Nothing in my life has been as dramatic of a shift as becoming a Mom…and now in some weird way, when my girls are a year away from leaving home, my body is making me feel like I’m in the first trimester of my pregnancy.
Fatigue. Uncertainty. Cravings. More fatigue. Headaches and more even uncertainty.
Nature’s cruel joke or a reminder of how tied to them I am on a cellular level?
Last week I was in South Dakota for a funeral and a wedding. In between those emotional events I found some time to drive back roads with my husband, see the stunning late August countryside and find some much needed quiet. I’m always reminded of how much the prairie landscape resides in my cells, bones and heart.

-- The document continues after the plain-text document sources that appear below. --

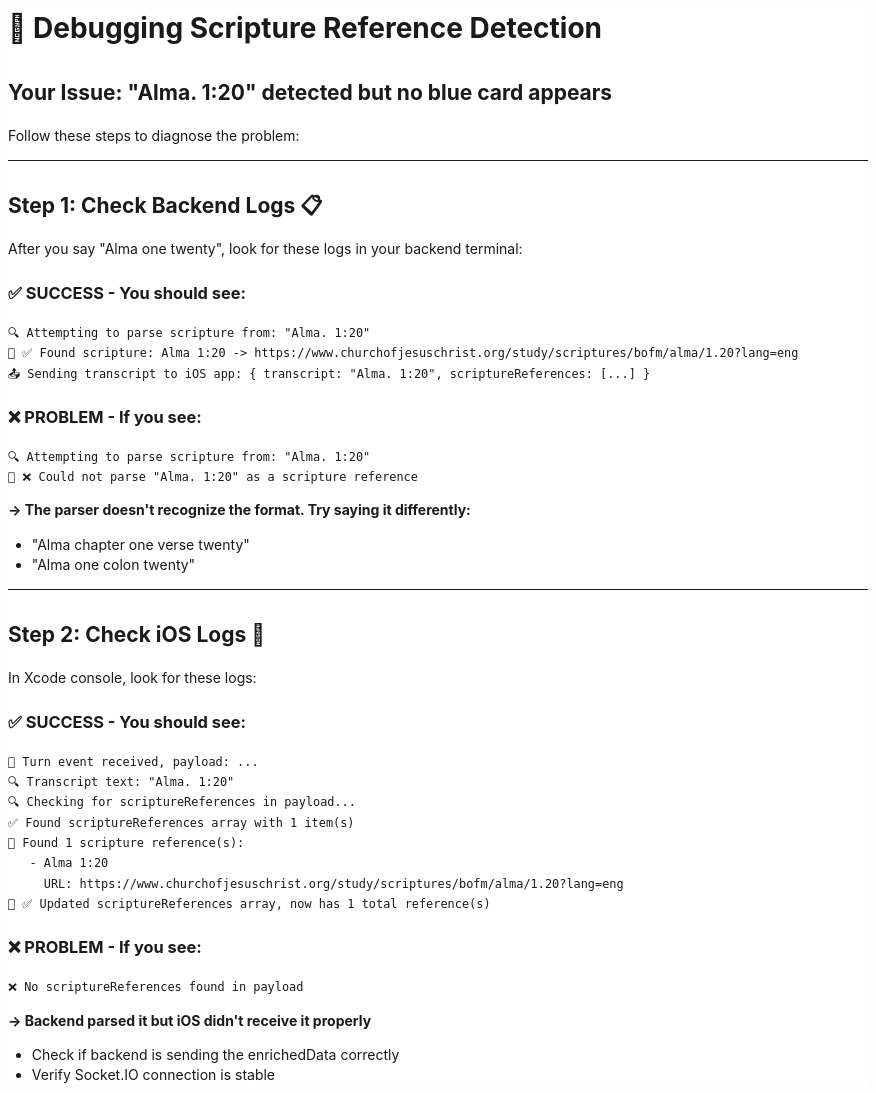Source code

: # 🐛 Debugging Scripture Reference Detection

## Your Issue: "Alma. 1:20" detected but no blue card appears

Follow these steps to diagnose the problem:

---

## Step 1: Check Backend Logs 📋

After you say "Alma one twenty", look for these logs in your backend terminal:

### ✅ SUCCESS - You should see:
```
🔍 Attempting to parse scripture from: "Alma. 1:20"
📖 ✅ Found scripture: Alma 1:20 -> https://www.churchofjesuschrist.org/study/scriptures/bofm/alma/1.20?lang=eng
📤 Sending transcript to iOS app: { transcript: "Alma. 1:20", scriptureReferences: [...] }
```

### ❌ PROBLEM - If you see:
```
🔍 Attempting to parse scripture from: "Alma. 1:20"
📖 ❌ Could not parse "Alma. 1:20" as a scripture reference
```
**→ The parser doesn't recognize the format. Try saying it differently:**
- "Alma chapter one verse twenty"
- "Alma one colon twenty"

---

## Step 2: Check iOS Logs 📱

In Xcode console, look for these logs:

### ✅ SUCCESS - You should see:
```
📨 Turn event received, payload: ...
🔍 Transcript text: "Alma. 1:20"
🔍 Checking for scriptureReferences in payload...
✅ Found scriptureReferences array with 1 item(s)
📖 Found 1 scripture reference(s):
   - Alma 1:20
     URL: https://www.churchofjesuschrist.org/study/scriptures/bofm/alma/1.20?lang=eng
📖 ✅ Updated scriptureReferences array, now has 1 total reference(s)
```

### ❌ PROBLEM - If you see:
```
❌ No scriptureReferences found in payload
```
**→ Backend parsed it but iOS didn't receive it properly**
- Check if backend is sending the enrichedData correctly
- Verify Socket.IO connection is stable
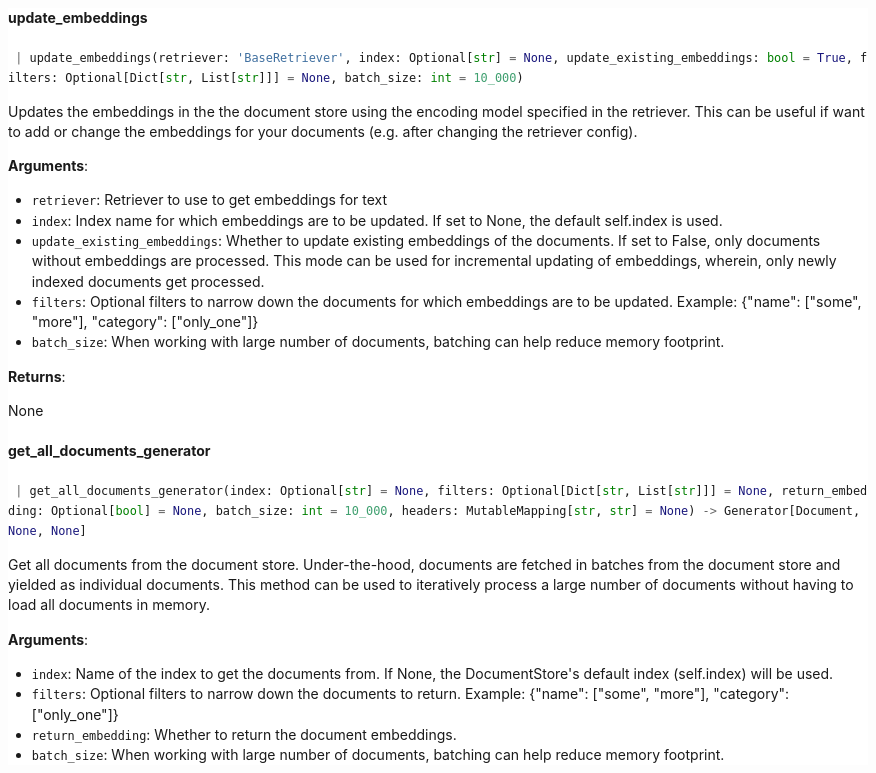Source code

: <a name="faiss.FAISSDocumentStore.update_embeddings"></a>
#### update\_embeddings

```python
 | update_embeddings(retriever: 'BaseRetriever', index: Optional[str] = None, update_existing_embeddings: bool = True, filters: Optional[Dict[str, List[str]]] = None, batch_size: int = 10_000)
```

Updates the embeddings in the the document store using the encoding model specified in the retriever.
This can be useful if want to add or change the embeddings for your documents (e.g. after changing the retriever config).

**Arguments**:

- `retriever`: Retriever to use to get embeddings for text
- `index`: Index name for which embeddings are to be updated. If set to None, the default self.index is used.
- `update_existing_embeddings`: Whether to update existing embeddings of the documents. If set to False,
                                   only documents without embeddings are processed. This mode can be used for
                                   incremental updating of embeddings, wherein, only newly indexed documents
                                   get processed.
- `filters`: Optional filters to narrow down the documents for which embeddings are to be updated.
                Example: {"name": ["some", "more"], "category": ["only_one"]}
- `batch_size`: When working with large number of documents, batching can help reduce memory footprint.

**Returns**:

None

<a name="faiss.FAISSDocumentStore.get_all_documents_generator"></a>
#### get\_all\_documents\_generator

```python
 | get_all_documents_generator(index: Optional[str] = None, filters: Optional[Dict[str, List[str]]] = None, return_embedding: Optional[bool] = None, batch_size: int = 10_000, headers: MutableMapping[str, str] = None) -> Generator[Document, None, None]
```

Get all documents from the document store. Under-the-hood, documents are fetched in batches from the
document store and yielded as individual documents. This method can be used to iteratively process
a large number of documents without having to load all documents in memory.

**Arguments**:

- `index`: Name of the index to get the documents from. If None, the
              DocumentStore's default index (self.index) will be used.
- `filters`: Optional filters to narrow down the documents to return.
                Example: {"name": ["some", "more"], "category": ["only_one"]}
- `return_embedding`: Whether to return the document embeddings.
- `batch_size`: When working with large number of documents, batching can help reduce memory footprint.
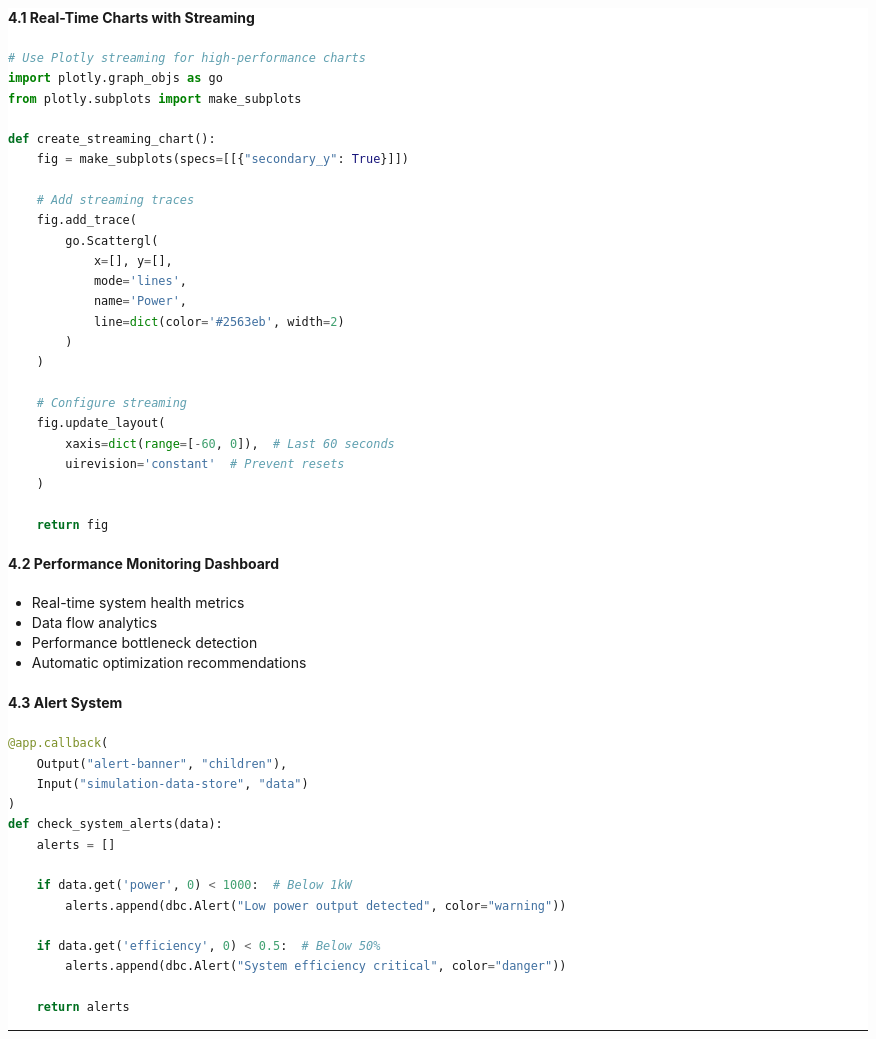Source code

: #### **4.1 Real-Time Charts with Streaming**
```python
# Use Plotly streaming for high-performance charts
import plotly.graph_objs as go
from plotly.subplots import make_subplots

def create_streaming_chart():
    fig = make_subplots(specs=[[{"secondary_y": True}]])
    
    # Add streaming traces
    fig.add_trace(
        go.Scattergl(
            x=[], y=[], 
            mode='lines',
            name='Power',
            line=dict(color='#2563eb', width=2)
        )
    )
    
    # Configure streaming
    fig.update_layout(
        xaxis=dict(range=[-60, 0]),  # Last 60 seconds
        uirevision='constant'  # Prevent resets
    )
    
    return fig
```

#### **4.2 Performance Monitoring Dashboard**
- Real-time system health metrics
- Data flow analytics  
- Performance bottleneck detection
- Automatic optimization recommendations

#### **4.3 Alert System**
```python
@app.callback(
    Output("alert-banner", "children"),
    Input("simulation-data-store", "data")
)
def check_system_alerts(data):
    alerts = []
    
    if data.get('power', 0) < 1000:  # Below 1kW
        alerts.append(dbc.Alert("Low power output detected", color="warning"))
    
    if data.get('efficiency', 0) < 0.5:  # Below 50%
        alerts.append(dbc.Alert("System efficiency critical", color="danger"))
    
    return alerts
```

---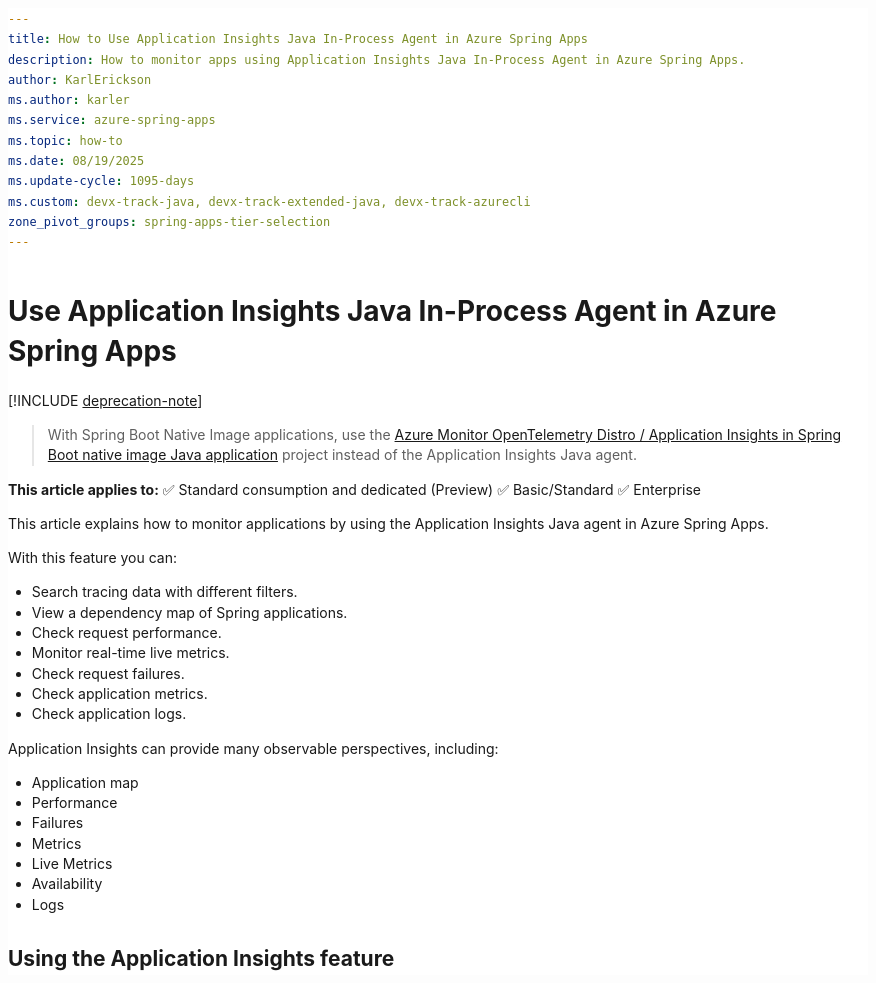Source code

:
 ```yaml
---
title: How to Use Application Insights Java In-Process Agent in Azure Spring Apps
description: How to monitor apps using Application Insights Java In-Process Agent in Azure Spring Apps.
author: KarlErickson
ms.author: karler
ms.service: azure-spring-apps
ms.topic: how-to
ms.date: 08/19/2025
ms.update-cycle: 1095-days
ms.custom: devx-track-java, devx-track-extended-java, devx-track-azurecli
zone_pivot_groups: spring-apps-tier-selection
---
```


# Use Application Insights Java In-Process Agent in Azure Spring Apps

[!INCLUDE [deprecation-note](../includes/deprecation-note.md)]
>
> With Spring Boot Native Image applications, use the [Azure Monitor OpenTelemetry Distro / Application Insights in Spring Boot native image Java application](https://aka.ms/AzMonSpringNative) project instead of the Application Insights Java agent.


**This article applies to:** ✅ Standard consumption and dedicated (Preview) ✅ Basic/Standard ✅ Enterprise

This article explains how to monitor applications by using the Application Insights Java agent in Azure Spring Apps.

With this feature you can:

* Search tracing data with different filters.
* View a dependency map of Spring applications.
* Check request performance.
* Monitor real-time live metrics.
* Check request failures.
* Check application metrics.
* Check application logs.

Application Insights can provide many observable perspectives, including:

* Application map
* Performance
* Failures
* Metrics
* Live Metrics
* Availability
* Logs

## Using the Application Insights feature
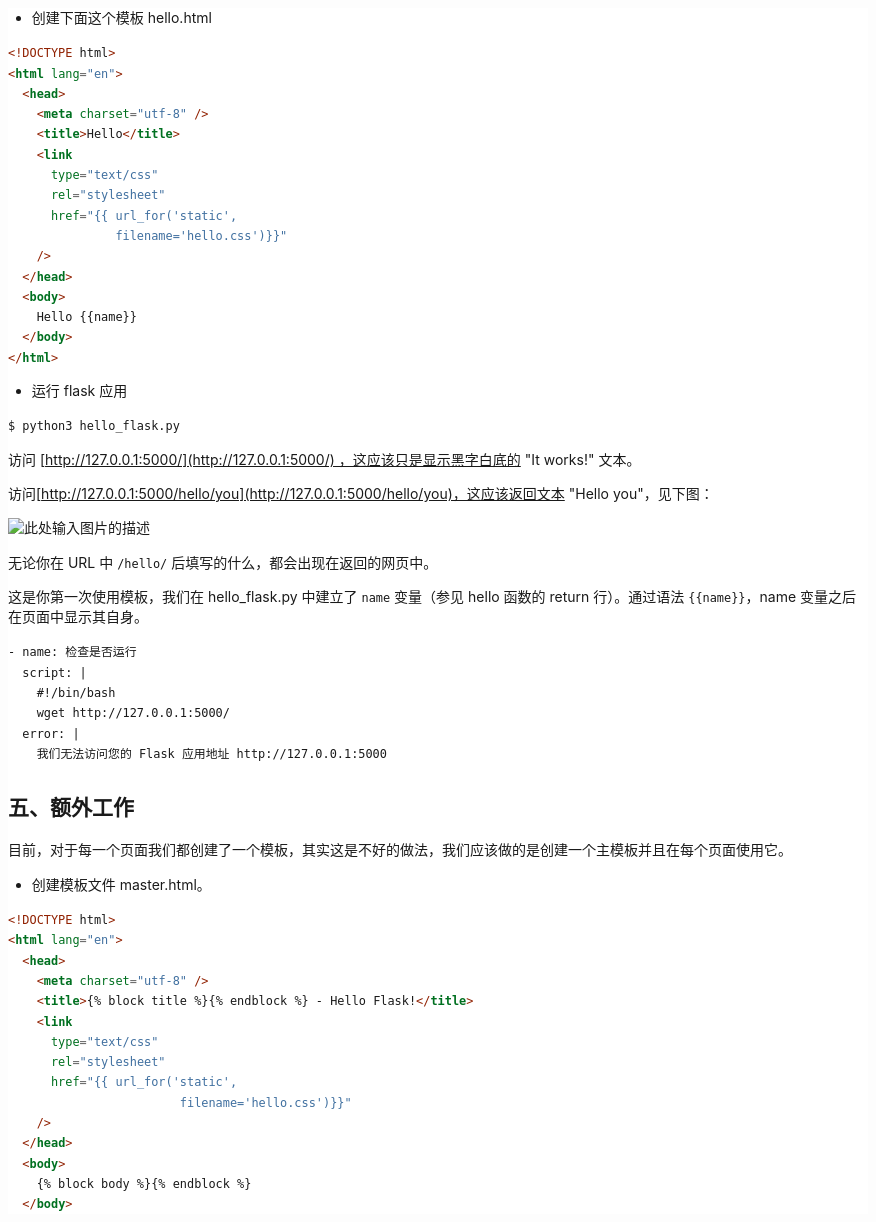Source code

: - 创建下面这个模板 hello.html

```html
<!DOCTYPE html>
<html lang="en">
  <head>
    <meta charset="utf-8" />
    <title>Hello</title>
    <link
      type="text/css"
      rel="stylesheet"
      href="{{ url_for('static',
               filename='hello.css')}}"
    />
  </head>
  <body>
    Hello {{name}}
  </body>
</html>
```

- 运行 flask 应用

```sh
$ python3 hello_flask.py
```

访问 [http://127.0.0.1:5000/](http://127.0.0.1:5000/) ，这应该只是显示黑字白底的 "It works!" 文本。

访问[http://127.0.0.1:5000/hello/you](http://127.0.0.1:5000/hello/you)，这应该返回文本 "Hello you"，见下图：

![此处输入图片的描述](https://doc.shiyanlou.com/document-uid212737labid2054timestamp1471431681574.png/wm)

无论你在 URL 中 `/hello/` 后填写的什么，都会出现在返回的网页中。

这是你第一次使用模板，我们在 hello_flask.py 中建立了 `name` 变量（参见 hello 函数的 return 行）。通过语法 `{{name}}`，name 变量之后在页面中显示其自身。

```checker
- name: 检查是否运行
  script: |
    #!/bin/bash
    wget http://127.0.0.1:5000/
  error: |
    我们无法访问您的 Flask 应用地址 http://127.0.0.1:5000
```

## 五、额外工作

目前，对于每一个页面我们都创建了一个模板，其实这是不好的做法，我们应该做的是创建一个主模板并且在每个页面使用它。

- 创建模板文件 master.html。

```html
<!DOCTYPE html>
<html lang="en">
  <head>
    <meta charset="utf-8" />
    <title>{% block title %}{% endblock %} - Hello Flask!</title>
    <link
      type="text/css"
      rel="stylesheet"
      href="{{ url_for('static',
                        filename='hello.css')}}"
    />
  </head>
  <body>
    {% block body %}{% endblock %}
  </body>
```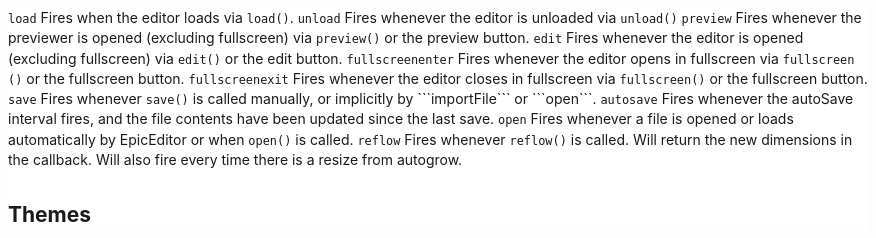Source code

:   <tr>
    <td><code>load</code></td>
    <td>Fires when the editor loads via <code>load()</code>.</td>
  </tr>
  <tr>
    <td><code>unload</code></td>
    <td>Fires whenever the editor is unloaded via <code>unload()</code></td>
  </tr>
  <tr>
    <td><code>preview</code></td>
    <td>Fires whenever the previewer is opened (excluding fullscreen) via <code>preview()</code> or the preview button.</td>
  </tr>
  <tr>
    <td><code>edit</code></td>
    <td>Fires whenever the editor is opened (excluding fullscreen) via <code>edit()</code> or the edit button.</td>
  </tr>
  <tr>
    <td><code>fullscreenenter</code></td>
    <td>Fires whenever the editor opens in fullscreen via <code>fullscreen()</code> or the fullscreen button.</td>
  </tr>
  <tr>
    <td><code>fullscreenexit</code></td>
    <td>Fires whenever the editor closes in fullscreen via <code>fullscreen()</code> or the fullscreen button.</td>
  </tr>
  <tr>
    <td><code>save</code></td>
    <td>Fires whenever <code>save()</code> is called manually, or implicitly by ```importFile``` or ```open```.</td>
  </tr>
  <tr>
    <td><code>autosave</code></td>
    <td>Fires whenever the autoSave interval fires, and the file contents have been updated since the last save.</td>
  </tr>
  <tr>
    <td><code>open</code></td>
    <td>Fires whenever a file is opened or loads automatically by EpicEditor or when <code>open()</code> is called.</td>
  </tr>
  <tr>
    <td><code>reflow</code></td>
    <td>Fires whenever <code>reflow()</code> is called. Will return the new dimensions in the callback. Will also fire every time there is a resize from autogrow.</td>
  </tr>
</table>

## Themes
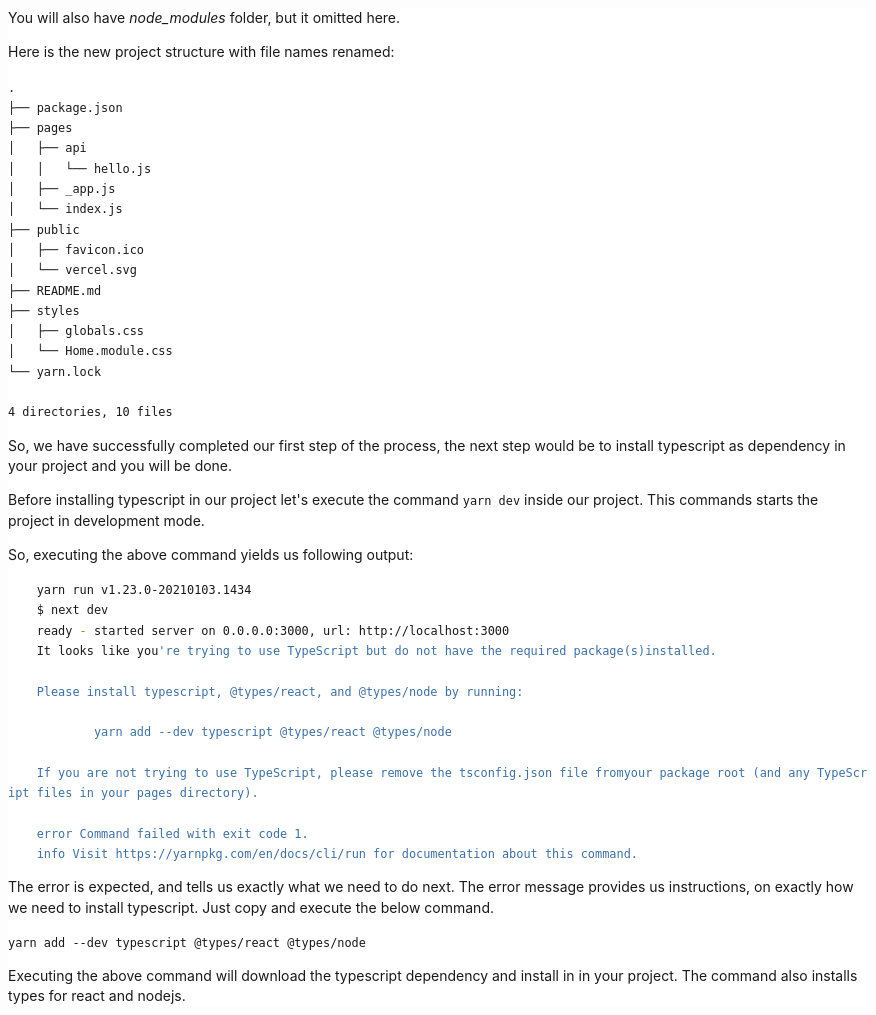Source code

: You will also have _node_modules_ folder, but it omitted here.

Here is the new project structure with file names renamed:

```txt
.
├── package.json
├── pages
│   ├── api
│   │   └── hello.js
│   ├── _app.js
│   └── index.js
├── public
│   ├── favicon.ico
│   └── vercel.svg
├── README.md
├── styles
│   ├── globals.css
│   └── Home.module.css
└── yarn.lock

4 directories, 10 files
```

So, we have successfully completed our first step of the process, the next step would be to install typescript as dependency in your project and you will be done.

Before installing typescript in our project let's execute the command `yarn dev` inside our project. This commands starts the project in development mode.

So, executing the above command yields us following output:

```bash
    yarn run v1.23.0-20210103.1434
    $ next dev
    ready - started server on 0.0.0.0:3000, url: http://localhost:3000
    It looks like you're trying to use TypeScript but do not have the required package(s)installed.

    Please install typescript, @types/react, and @types/node by running:

            yarn add --dev typescript @types/react @types/node

    If you are not trying to use TypeScript, please remove the tsconfig.json file fromyour package root (and any TypeScript files in your pages directory).

    error Command failed with exit code 1.
    info Visit https://yarnpkg.com/en/docs/cli/run for documentation about this command.

```

The error is expected, and tells us exactly what we need to do next. The error message provides us instructions, on exactly how we need to install typescript. Just copy and execute the below command.

`yarn add --dev typescript @types/react @types/node`

Executing the above command will download the typescript dependency and install in in your project. The command also installs types for react and nodejs.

This landscape gives me clarity, helps me understand my choices and guides me back to my personal True North when I get off course a bit.
South Dakota is my interior geography, no matter where I am in the world.
Recently, I had to draw a compass at Courage Camp in Bristol, Rhode Island. I laughed at myself because the way I still figure out directions is to imagine I’m standing on the front porch of my childhood home. It’s there that I’m most confident in knowing my directions. (photo below)
Standing on the porch I know which direction the sun sets and how to get to Nebraska. With that knowledge, I can find my way most places.
I often think of my intrepid ancestral homesteaders who ventured West, uncertain of what they would find in the Dakota Territories. However, and more importantly, perhaps they knew they could handle whatever the prairie offered them.
I understand that now, at the tender age of 50, in a way I didn’t when I was younger. I don’t know what’s next, but I know I can count on my interior geography to help guide my way.
listening to my AUTHENTIC SELF even when my SOCIAL SELF is screaming at me to act in accordance with societal expectations and not listen to my inner voice.
AUTHENTIC SELF: who I am at my core, the true substance of what makes me uniquely me, how I desire to live in my heart and soul, who I am when no one is watching
SOCIAL SELF: who I am in relation to others, more protected and very concerned about how others see me, often scanning for what’s appropriate in any given situation, ego
When my authentic self and social self are out of whack, things get pretty weird and I can feel like a fraud. I don’t want to feel like a fraud.
However, now that I’ve identified what courage is for me, I’m noticing which voice I’m listening to much more quickly. I think simply noticing is a great first step.